Not only do people communicate differently on the Internet, they also do it more quickly. According to Goldowitz, the ability to respond quickly to false claims makes Internet libel different from print libel. “It’s not like the defamation is out there unanswered for weeks or months or days. You can get a response up in an hour or two; you can say, ‘This is wrong; here are the documents,'” says Goldowitz.
But Barrett says it’s not nearly that easy. “Do you know what it is to respond on the Internet?” he asks exasperatedly. “First you have to find the [libelous] messages and you have to find a way to monitor every day if you want to get them all. They also [travel] by e-mail and there’s no way to trace that. There’s also no way to be sure that the people who read the first message are going to read the second. People don’t stay on lists.” He also points out that battles in the court of public opinion are rarely winnable. “Who wants to get involved in a battle over whether [Polevoy] is a stalker?” Barrett asks. “People shouldn’t have to respond to libel by getting into a public debate.”
Barrett and other critics argue that Richman’s interpretation of section 230 is overly broad. “With all due respect to the court, it was not the right decision,” says Christopher Grell, the Oakland attorney for the plaintiffs. “I think the CDA wanted to allow the free expression of ideas but not allow someone to harass an individual or company by protecting them from [liability for] things that they do intentionally.” They worry that if the ruling stands, unscrupulous people will take advantage of the immunities given to reposters. “It would end all libel protection on the Internet, absolutely, totally, 100 percent,” says Barrett. “The judge’s ruling would permit a person to publish something anonymously or under a false name and then quote themselves. What the judge said is that we have a right to go after the original libeler, but that may not be a real person, or they may be in a foreign country; they may be somebody we could never find. There are all kinds of mischievous possibilities.”

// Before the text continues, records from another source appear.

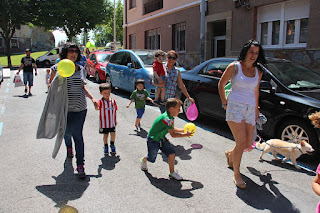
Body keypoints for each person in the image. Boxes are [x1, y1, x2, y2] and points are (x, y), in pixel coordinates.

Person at [218, 39, 266, 189]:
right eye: (251, 52)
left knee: (247, 144)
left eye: (257, 53)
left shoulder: (258, 70)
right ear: (245, 51)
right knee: (241, 143)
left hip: (250, 108)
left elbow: (256, 90)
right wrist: (225, 102)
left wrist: (257, 108)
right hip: (235, 107)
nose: (254, 55)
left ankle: (230, 154)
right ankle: (237, 175)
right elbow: (221, 83)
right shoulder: (235, 67)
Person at [50, 42, 98, 178]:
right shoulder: (56, 68)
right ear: (65, 53)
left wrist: (93, 98)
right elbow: (50, 88)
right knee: (66, 133)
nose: (74, 53)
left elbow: (82, 87)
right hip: (64, 109)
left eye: (76, 51)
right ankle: (68, 147)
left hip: (80, 109)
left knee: (77, 135)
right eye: (71, 50)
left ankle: (80, 166)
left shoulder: (81, 69)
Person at [140, 98, 193, 180]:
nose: (180, 110)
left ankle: (172, 173)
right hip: (153, 140)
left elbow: (172, 128)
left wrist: (183, 130)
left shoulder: (170, 117)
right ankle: (143, 159)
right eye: (178, 109)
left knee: (171, 154)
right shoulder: (167, 118)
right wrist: (185, 134)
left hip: (161, 138)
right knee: (151, 158)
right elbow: (173, 134)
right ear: (171, 109)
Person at [95, 83, 118, 155]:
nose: (107, 94)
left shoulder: (113, 101)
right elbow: (97, 108)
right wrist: (96, 106)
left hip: (111, 122)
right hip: (104, 123)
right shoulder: (100, 101)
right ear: (101, 93)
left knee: (113, 134)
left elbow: (115, 111)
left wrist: (115, 120)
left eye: (108, 92)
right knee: (105, 135)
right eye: (105, 93)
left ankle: (112, 144)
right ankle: (105, 146)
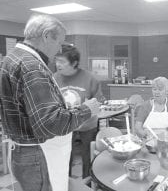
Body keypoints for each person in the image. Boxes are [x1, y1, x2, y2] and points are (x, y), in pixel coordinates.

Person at [0, 14, 101, 191]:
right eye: (59, 42)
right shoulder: (32, 67)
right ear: (46, 35)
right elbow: (50, 124)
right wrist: (86, 110)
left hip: (21, 151)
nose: (59, 49)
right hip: (38, 155)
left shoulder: (12, 58)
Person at [54, 44, 105, 179]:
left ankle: (87, 183)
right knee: (64, 156)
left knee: (87, 156)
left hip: (87, 126)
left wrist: (89, 108)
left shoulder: (90, 78)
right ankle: (65, 183)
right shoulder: (53, 78)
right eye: (56, 60)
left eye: (62, 61)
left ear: (74, 63)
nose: (58, 64)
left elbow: (98, 101)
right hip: (64, 126)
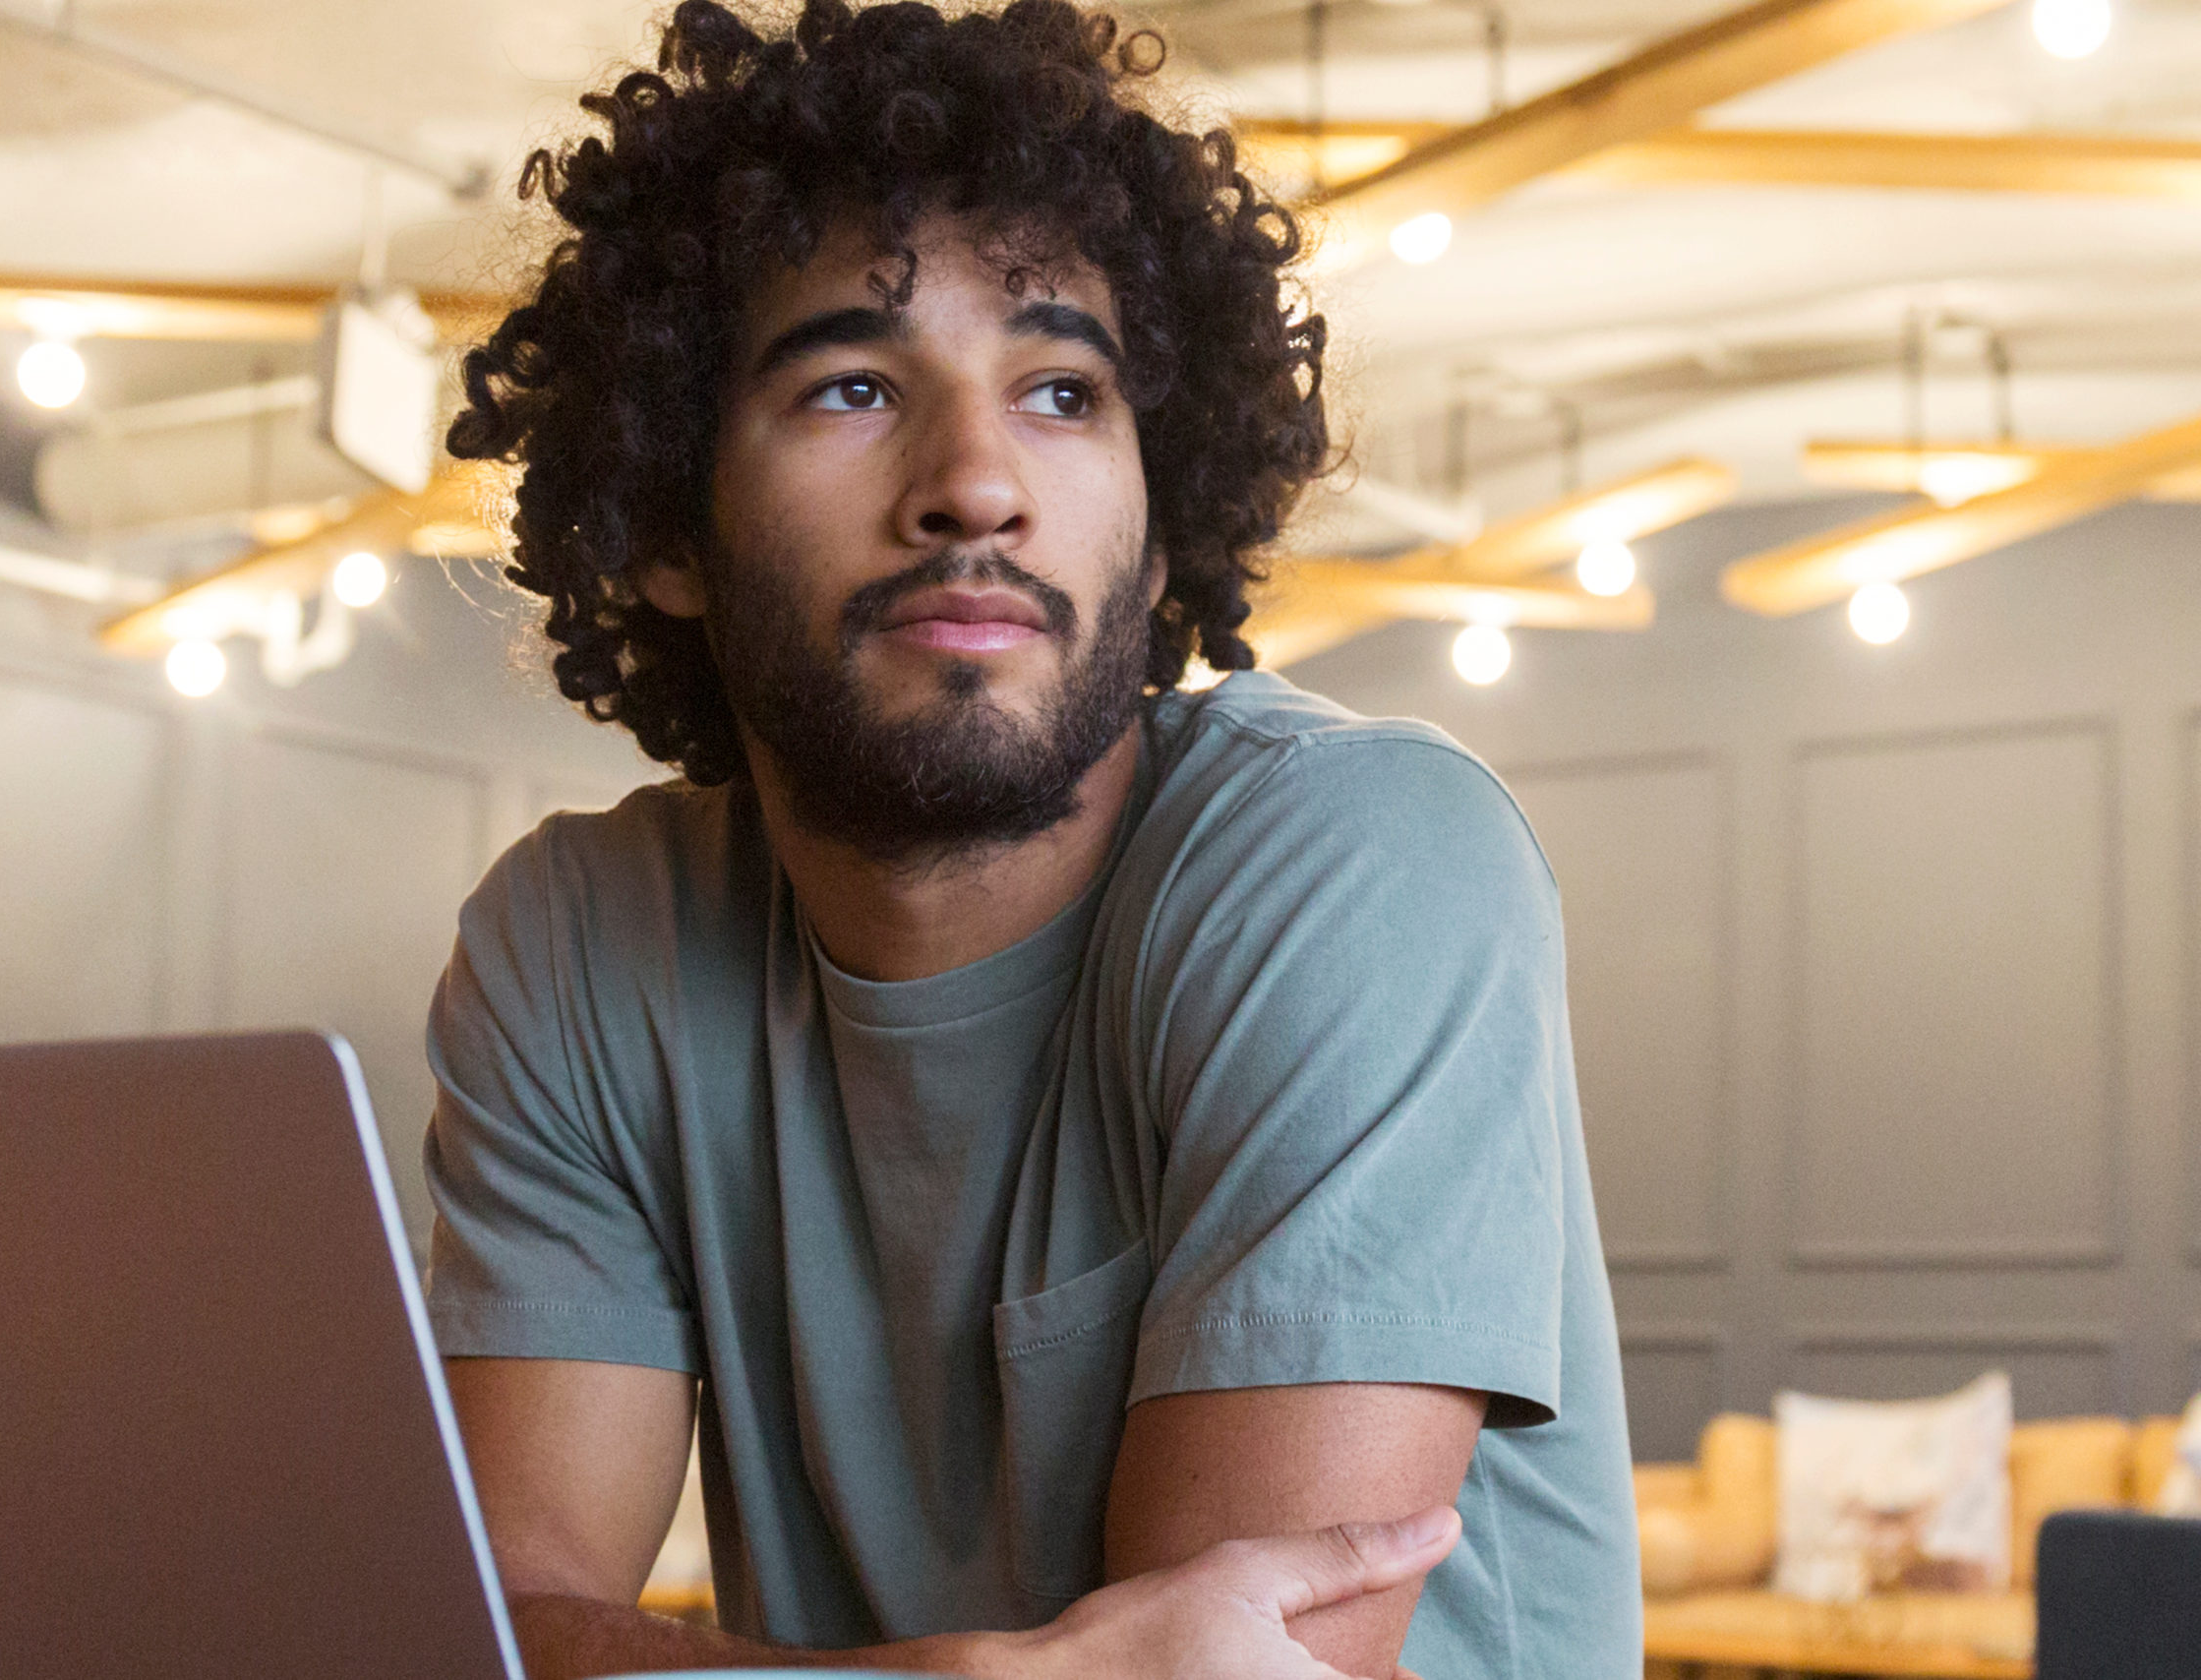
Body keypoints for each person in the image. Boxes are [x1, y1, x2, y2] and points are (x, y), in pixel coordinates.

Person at [422, 2, 1642, 1676]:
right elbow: (478, 1629)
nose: (978, 484)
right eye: (854, 384)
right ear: (664, 530)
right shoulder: (579, 944)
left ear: (1156, 541)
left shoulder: (1364, 860)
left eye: (1063, 391)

Grell plans to appeal the case all the way up to the US Supreme Court if necessary. “It’s an attempt to put some decency back into the Communications Decency Act,” he says. (Although Rosenthal has been dismissed from Barrett v. Clark, the suit will still go on against the remaining defendants whenever they turn up.) Grell has filed a motion for consideration to reverse Richman’s decision, as well as a notice of appeal in case the judge doesn’t reconsider.
Rosenthal’s attorneys say they welcome further legal challenges because they’re confident their victory will be reaffirmed by a higher appellate court; they think that concerns about the misapplication of Richman’s ruling are vastly overstated. “Whenever society decides that certain kinds of discussions should be constitutionally protected, there is always the potential danger that there might be some uses of that right of expression that we might not agree with or might cause damage,” says Goldowitz. “But in the big picture, the frequency of that is going to be much, much, much smaller than the number of situations where this will appropriately expand the freedom of discussion on the Internet.”